Alchemix Transmuter

Summary

The _harvestAndReport function is designed to calculate the total assets held by the strategy, but the current implementation does not include necessary steps for accurately calculating all asset balances. Specifically, it overlooks essential actions like claiming rewards and properly redeploying idle funds, resulting in an incomplete view of the strategy's total assets.

Vulnerability Detail

The function fails to properly accumulate the total assets for the following reasons:

1. Reward Claiming Missing: The logic for claiming rewards from the transmuter is absent, leading to unclaimed rewards not being included in the total asset calculation.

2. No Idle Fund Redeployment: The function does not check for or redeploy any idle funds back into the yield-generating system, resulting in assets remaining idle.

3. Incomplete Asset Aggregation: The current calculation only adds the unexchanged balance and other asset balances, which ignores crucial sources of total asset value, such as pending rewards.

Impact

• Incorrect Asset Reporting: The strategy's total assets are misrepresented, which can lead to wrong assumptions for users or external systems interacting with the contract.

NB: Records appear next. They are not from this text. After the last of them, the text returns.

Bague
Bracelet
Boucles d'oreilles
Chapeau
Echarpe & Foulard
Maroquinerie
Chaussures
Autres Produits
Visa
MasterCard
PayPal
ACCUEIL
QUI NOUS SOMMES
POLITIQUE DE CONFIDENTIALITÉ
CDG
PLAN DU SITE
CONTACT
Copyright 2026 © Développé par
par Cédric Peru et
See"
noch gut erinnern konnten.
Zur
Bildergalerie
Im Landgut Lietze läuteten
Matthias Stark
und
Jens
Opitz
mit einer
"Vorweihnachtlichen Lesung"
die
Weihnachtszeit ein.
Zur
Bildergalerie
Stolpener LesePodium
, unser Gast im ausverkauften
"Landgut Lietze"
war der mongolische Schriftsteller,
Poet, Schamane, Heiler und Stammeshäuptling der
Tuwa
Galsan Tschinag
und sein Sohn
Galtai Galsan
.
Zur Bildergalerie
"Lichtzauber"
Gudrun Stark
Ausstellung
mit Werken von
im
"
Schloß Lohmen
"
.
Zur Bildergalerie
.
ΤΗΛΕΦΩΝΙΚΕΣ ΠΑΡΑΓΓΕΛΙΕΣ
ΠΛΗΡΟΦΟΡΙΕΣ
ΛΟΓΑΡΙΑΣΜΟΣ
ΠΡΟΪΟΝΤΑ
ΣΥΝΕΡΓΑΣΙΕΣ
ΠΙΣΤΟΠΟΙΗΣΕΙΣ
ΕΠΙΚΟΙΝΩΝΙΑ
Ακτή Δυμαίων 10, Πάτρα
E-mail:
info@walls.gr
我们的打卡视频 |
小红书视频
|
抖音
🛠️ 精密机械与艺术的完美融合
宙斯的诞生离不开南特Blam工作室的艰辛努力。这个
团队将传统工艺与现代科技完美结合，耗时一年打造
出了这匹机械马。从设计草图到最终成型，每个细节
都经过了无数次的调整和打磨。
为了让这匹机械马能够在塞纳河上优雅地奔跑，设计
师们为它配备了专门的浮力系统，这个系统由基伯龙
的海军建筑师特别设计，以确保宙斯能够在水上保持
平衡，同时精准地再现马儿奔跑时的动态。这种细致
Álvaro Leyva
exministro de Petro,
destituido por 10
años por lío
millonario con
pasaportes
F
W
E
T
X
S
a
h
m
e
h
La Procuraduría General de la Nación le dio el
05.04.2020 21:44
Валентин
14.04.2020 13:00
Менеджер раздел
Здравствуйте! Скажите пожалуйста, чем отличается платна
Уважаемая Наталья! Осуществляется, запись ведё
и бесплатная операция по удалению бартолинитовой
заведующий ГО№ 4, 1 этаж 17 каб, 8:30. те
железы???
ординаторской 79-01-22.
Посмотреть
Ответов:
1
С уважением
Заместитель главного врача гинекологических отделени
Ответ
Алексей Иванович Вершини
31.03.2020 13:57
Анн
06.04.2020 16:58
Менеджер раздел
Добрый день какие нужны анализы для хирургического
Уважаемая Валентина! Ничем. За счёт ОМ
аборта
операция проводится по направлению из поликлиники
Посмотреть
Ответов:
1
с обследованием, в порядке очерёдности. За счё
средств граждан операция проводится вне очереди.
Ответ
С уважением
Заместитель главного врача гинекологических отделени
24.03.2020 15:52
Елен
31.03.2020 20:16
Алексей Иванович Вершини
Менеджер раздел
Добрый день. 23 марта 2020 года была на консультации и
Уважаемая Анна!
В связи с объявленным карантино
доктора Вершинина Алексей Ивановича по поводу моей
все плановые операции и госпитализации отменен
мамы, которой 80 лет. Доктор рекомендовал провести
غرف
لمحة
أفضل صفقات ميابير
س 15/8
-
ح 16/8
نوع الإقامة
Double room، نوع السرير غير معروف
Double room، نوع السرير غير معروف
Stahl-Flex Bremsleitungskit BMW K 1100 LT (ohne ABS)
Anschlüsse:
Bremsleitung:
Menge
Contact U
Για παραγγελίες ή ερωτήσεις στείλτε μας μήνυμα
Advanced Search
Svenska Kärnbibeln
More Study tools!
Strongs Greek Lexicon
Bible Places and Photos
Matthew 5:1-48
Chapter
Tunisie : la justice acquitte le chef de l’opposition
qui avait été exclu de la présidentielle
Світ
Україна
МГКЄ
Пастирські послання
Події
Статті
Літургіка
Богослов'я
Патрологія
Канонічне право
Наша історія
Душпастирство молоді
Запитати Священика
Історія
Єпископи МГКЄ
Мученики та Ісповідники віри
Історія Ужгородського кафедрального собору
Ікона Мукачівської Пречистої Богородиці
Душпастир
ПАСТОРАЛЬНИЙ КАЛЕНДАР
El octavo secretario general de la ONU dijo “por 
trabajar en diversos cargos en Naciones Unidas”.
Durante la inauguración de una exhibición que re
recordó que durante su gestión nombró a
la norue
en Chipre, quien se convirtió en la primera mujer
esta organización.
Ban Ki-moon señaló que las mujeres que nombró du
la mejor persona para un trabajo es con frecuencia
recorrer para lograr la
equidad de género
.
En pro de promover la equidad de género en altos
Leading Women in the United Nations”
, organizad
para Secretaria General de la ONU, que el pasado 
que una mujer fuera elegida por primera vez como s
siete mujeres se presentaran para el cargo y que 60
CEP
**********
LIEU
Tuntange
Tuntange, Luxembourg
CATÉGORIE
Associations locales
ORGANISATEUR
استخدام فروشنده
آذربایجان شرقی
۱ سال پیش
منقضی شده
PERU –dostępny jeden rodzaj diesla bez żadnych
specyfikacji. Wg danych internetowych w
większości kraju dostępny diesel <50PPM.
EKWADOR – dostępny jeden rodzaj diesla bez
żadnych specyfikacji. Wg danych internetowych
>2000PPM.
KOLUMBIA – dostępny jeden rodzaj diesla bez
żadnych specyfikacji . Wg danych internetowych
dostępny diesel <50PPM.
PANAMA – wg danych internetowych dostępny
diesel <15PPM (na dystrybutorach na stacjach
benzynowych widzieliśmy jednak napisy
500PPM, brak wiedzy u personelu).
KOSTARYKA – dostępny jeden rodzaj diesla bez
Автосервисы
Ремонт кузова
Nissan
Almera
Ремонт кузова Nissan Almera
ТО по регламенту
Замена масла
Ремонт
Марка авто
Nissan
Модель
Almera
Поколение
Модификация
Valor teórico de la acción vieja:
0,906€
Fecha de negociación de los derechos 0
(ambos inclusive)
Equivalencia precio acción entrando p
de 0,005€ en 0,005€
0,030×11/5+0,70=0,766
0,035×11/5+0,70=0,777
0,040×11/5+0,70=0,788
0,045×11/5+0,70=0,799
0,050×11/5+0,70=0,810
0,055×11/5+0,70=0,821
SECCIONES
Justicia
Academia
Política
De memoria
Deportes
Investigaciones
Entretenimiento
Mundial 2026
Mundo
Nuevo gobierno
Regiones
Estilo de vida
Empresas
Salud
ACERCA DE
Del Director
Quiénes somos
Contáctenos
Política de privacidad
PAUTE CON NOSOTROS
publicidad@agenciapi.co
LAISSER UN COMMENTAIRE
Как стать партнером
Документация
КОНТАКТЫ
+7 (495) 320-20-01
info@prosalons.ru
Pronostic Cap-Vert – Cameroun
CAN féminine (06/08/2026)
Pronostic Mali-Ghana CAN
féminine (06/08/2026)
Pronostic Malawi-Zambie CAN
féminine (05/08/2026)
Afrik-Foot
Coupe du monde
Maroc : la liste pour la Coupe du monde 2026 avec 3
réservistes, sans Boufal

• Underutilized Capital: Idle funds and unclaimed rewards remain unoptimized, leading to lost potential returns.

• Reduced Strategy Performance: The lack of accurate asset calculation and reward claiming can result in diminished overall returns and strategy inefficiency.

Tool used

Manual Code Review

Recommendation

1. Implement Reward Claiming: Include the transmuter.claim(claimable, address(this)) call to ensure all available rewards are claimed.

2. Redeploy Idle Assets: Check for idle funds and redeploy them to active yield-generating sources to maximize returns.

3. Revise Total Asset Calculation: Update the calculation to include all relevant balances, consolidate asset calculation into balanceDeployed and call this function from _harvestAndReport to avoid code duplication.

4. Ensure Accurate Reporting: Make sure the _harvestAndReport function accurately reports total assets by including claimed rewards and deployed balances.